Among the lines of data below, reproduce only those from the one with "nose: (148, 923)" through the one with "right eye: (2123, 596)", exactly as they stand, both ends included.

Source data section start

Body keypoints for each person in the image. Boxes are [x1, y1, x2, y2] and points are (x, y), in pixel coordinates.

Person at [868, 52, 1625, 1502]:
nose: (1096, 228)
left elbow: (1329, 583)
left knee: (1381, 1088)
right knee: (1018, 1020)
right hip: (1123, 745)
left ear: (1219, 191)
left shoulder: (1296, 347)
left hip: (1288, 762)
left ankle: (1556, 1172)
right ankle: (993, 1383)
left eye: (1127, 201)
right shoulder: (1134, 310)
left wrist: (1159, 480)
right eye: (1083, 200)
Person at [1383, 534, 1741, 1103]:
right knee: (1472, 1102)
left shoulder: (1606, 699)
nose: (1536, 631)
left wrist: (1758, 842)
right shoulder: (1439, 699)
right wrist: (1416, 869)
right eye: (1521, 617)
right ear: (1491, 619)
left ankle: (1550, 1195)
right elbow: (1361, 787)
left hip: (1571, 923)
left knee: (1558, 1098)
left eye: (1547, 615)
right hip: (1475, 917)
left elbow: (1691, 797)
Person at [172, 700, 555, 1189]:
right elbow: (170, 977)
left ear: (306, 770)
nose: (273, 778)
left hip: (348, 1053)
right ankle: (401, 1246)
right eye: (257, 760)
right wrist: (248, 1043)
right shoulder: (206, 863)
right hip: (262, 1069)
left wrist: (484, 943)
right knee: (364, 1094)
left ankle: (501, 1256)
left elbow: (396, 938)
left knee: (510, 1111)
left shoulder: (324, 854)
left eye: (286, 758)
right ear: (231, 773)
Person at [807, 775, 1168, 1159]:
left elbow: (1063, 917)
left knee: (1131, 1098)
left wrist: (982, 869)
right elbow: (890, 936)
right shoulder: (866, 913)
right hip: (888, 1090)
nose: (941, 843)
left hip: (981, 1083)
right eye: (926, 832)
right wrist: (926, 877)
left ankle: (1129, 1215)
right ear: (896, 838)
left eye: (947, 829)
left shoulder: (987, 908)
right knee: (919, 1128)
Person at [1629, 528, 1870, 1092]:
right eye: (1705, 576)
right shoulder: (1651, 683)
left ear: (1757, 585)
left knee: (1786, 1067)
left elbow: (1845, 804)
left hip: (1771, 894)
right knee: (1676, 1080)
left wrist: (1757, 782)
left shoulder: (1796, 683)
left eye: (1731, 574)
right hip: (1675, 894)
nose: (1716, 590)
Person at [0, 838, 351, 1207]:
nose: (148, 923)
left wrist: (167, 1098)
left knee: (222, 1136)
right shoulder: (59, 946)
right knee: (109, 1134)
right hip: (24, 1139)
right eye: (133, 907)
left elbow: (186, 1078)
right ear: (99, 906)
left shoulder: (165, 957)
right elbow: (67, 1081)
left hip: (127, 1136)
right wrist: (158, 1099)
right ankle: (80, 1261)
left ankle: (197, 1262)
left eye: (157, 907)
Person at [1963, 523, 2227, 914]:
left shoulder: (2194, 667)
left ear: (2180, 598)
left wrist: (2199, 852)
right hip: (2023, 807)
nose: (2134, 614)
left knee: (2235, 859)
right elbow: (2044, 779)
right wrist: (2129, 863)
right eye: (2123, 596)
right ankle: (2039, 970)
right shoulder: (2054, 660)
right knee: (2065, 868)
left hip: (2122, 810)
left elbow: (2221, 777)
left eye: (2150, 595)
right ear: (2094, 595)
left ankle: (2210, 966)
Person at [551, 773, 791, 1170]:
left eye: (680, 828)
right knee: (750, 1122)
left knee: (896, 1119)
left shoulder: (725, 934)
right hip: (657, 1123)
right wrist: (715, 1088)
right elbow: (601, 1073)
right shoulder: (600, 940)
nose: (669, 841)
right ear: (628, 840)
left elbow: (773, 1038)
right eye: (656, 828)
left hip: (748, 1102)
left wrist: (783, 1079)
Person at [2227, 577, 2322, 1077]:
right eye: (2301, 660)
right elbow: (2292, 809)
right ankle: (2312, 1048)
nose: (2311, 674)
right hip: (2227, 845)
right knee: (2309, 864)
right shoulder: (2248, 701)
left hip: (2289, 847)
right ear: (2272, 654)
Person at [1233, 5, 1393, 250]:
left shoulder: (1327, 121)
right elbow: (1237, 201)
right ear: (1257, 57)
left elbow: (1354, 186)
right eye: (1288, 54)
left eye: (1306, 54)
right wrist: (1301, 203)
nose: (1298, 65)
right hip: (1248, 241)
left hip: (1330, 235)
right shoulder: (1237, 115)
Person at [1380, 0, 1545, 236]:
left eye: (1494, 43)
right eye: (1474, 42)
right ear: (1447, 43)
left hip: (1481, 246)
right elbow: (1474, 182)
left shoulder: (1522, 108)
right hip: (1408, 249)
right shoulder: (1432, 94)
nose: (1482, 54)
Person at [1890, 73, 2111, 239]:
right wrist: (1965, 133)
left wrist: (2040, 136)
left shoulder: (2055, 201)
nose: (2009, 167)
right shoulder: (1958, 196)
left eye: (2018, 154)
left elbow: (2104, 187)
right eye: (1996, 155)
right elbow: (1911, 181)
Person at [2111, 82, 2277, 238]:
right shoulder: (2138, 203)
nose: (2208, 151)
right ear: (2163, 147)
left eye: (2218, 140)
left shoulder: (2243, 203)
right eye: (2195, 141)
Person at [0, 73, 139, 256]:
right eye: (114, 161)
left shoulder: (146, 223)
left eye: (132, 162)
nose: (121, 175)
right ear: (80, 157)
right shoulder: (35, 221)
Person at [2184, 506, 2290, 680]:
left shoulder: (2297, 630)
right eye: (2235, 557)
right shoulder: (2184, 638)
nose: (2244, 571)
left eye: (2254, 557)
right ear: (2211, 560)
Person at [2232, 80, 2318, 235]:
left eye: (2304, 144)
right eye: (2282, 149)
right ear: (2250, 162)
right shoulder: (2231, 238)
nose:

Source data section end

Your solution:
nose: (148, 923)
left wrist: (167, 1098)
left knee: (222, 1136)
right shoulder: (59, 946)
right knee: (109, 1134)
right hip: (24, 1139)
right eye: (133, 907)
left elbow: (186, 1078)
right ear: (99, 906)
left shoulder: (165, 957)
right elbow: (67, 1081)
left hip: (127, 1136)
right wrist: (158, 1099)
right ankle: (80, 1261)
left ankle: (197, 1262)
left eye: (157, 907)
Person at [1963, 523, 2227, 914]:
left shoulder: (2194, 667)
left ear: (2180, 598)
left wrist: (2199, 852)
right hip: (2023, 807)
nose: (2134, 614)
left knee: (2235, 859)
right elbow: (2044, 779)
right wrist: (2129, 863)
right eye: (2123, 596)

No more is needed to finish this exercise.